EXERCISE AIM:
Copy the entries below, changing every occurrence of "layout element" to "page element" and leaving the rest untouched.

EXTRACTED ENTRIES:
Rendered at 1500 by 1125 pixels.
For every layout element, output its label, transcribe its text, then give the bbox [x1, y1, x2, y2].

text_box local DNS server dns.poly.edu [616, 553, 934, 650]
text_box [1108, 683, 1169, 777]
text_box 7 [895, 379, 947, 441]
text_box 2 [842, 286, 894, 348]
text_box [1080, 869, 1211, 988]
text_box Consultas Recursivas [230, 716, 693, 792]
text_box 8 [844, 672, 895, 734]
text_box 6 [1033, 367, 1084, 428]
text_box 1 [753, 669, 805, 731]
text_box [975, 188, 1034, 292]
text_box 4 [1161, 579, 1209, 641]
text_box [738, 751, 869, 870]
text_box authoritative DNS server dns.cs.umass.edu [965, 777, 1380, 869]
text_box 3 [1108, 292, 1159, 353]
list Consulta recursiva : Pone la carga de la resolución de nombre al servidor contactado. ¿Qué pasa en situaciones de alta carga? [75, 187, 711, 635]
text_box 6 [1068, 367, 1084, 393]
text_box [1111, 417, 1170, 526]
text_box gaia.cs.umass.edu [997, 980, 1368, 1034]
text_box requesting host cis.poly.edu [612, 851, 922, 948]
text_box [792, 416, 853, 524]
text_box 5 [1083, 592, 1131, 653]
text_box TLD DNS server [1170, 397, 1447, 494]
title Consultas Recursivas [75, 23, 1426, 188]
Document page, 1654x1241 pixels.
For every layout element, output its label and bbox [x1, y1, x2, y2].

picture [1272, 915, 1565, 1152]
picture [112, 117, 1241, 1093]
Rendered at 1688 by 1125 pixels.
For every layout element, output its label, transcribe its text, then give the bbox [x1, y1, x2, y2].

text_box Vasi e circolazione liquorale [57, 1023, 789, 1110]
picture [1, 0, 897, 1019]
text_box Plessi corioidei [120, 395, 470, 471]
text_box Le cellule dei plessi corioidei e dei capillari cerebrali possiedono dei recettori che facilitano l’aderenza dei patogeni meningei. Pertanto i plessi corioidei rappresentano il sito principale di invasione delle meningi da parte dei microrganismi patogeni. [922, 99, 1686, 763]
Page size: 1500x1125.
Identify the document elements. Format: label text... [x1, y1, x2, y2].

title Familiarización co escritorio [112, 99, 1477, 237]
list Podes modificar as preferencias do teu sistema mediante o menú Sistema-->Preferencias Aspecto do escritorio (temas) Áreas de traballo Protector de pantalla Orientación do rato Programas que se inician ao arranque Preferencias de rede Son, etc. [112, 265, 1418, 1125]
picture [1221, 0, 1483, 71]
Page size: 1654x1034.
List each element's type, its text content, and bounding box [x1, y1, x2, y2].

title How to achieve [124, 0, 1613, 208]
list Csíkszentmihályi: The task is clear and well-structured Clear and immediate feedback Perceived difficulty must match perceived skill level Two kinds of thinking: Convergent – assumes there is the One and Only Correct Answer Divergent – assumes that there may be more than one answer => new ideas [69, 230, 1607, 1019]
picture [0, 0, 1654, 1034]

RESULT OF THIS EXERCISE:
Rendered at 1500 by 1125 pixels.
For every page element, output its label, transcribe its text, then give the bbox [x1, y1, x2, y2].

text_box local DNS server dns.poly.edu [616, 553, 934, 650]
text_box [1108, 683, 1169, 777]
text_box 7 [895, 379, 947, 441]
text_box 2 [842, 286, 894, 348]
text_box [1080, 869, 1211, 988]
text_box Consultas Recursivas [230, 716, 693, 792]
text_box 8 [844, 672, 895, 734]
text_box 6 [1033, 367, 1084, 428]
text_box 1 [753, 669, 805, 731]
text_box [975, 188, 1034, 292]
text_box 4 [1161, 579, 1209, 641]
text_box [738, 751, 869, 870]
text_box authoritative DNS server dns.cs.umass.edu [965, 777, 1380, 869]
text_box 3 [1108, 292, 1159, 353]
list Consulta recursiva : Pone la carga de la resolución de nombre al servidor contactado. ¿Qué pasa en situaciones de alta carga? [75, 187, 711, 635]
text_box 6 [1068, 367, 1084, 393]
text_box [1111, 417, 1170, 526]
text_box gaia.cs.umass.edu [997, 980, 1368, 1034]
text_box requesting host cis.poly.edu [612, 851, 922, 948]
text_box [792, 416, 853, 524]
text_box 5 [1083, 592, 1131, 653]
text_box TLD DNS server [1170, 397, 1447, 494]
title Consultas Recursivas [75, 23, 1426, 188]
Document page, 1654x1241 pixels.
For every page element, output its label and bbox [x1, y1, x2, y2].

picture [1272, 915, 1565, 1152]
picture [112, 117, 1241, 1093]
Rendered at 1688 by 1125 pixels.
For every page element, output its label, transcribe its text, then give the bbox [x1, y1, x2, y2].

text_box Vasi e circolazione liquorale [57, 1023, 789, 1110]
picture [1, 0, 897, 1019]
text_box Plessi corioidei [120, 395, 470, 471]
text_box Le cellule dei plessi corioidei e dei capillari cerebrali possiedono dei recettori che facilitano l’aderenza dei patogeni meningei. Pertanto i plessi corioidei rappresentano il sito principale di invasione delle meningi da parte dei microrganismi patogeni. [922, 99, 1686, 763]
Page size: 1500x1125.
Identify the document elements. Format: label text... [x1, y1, x2, y2].

title Familiarización co escritorio [112, 99, 1477, 237]
list Podes modificar as preferencias do teu sistema mediante o menú Sistema-->Preferencias Aspecto do escritorio (temas) Áreas de traballo Protector de pantalla Orientación do rato Programas que se inician ao arranque Preferencias de rede Son, etc. [112, 265, 1418, 1125]
picture [1221, 0, 1483, 71]
Page size: 1654x1034.
List each element's type, its text content, and bounding box [x1, y1, x2, y2].

title How to achieve [124, 0, 1613, 208]
list Csíkszentmihályi: The task is clear and well-structured Clear and immediate feedback Perceived difficulty must match perceived skill level Two kinds of thinking: Convergent – assumes there is the One and Only Correct Answer Divergent – assumes that there may be more than one answer => new ideas [69, 230, 1607, 1019]
picture [0, 0, 1654, 1034]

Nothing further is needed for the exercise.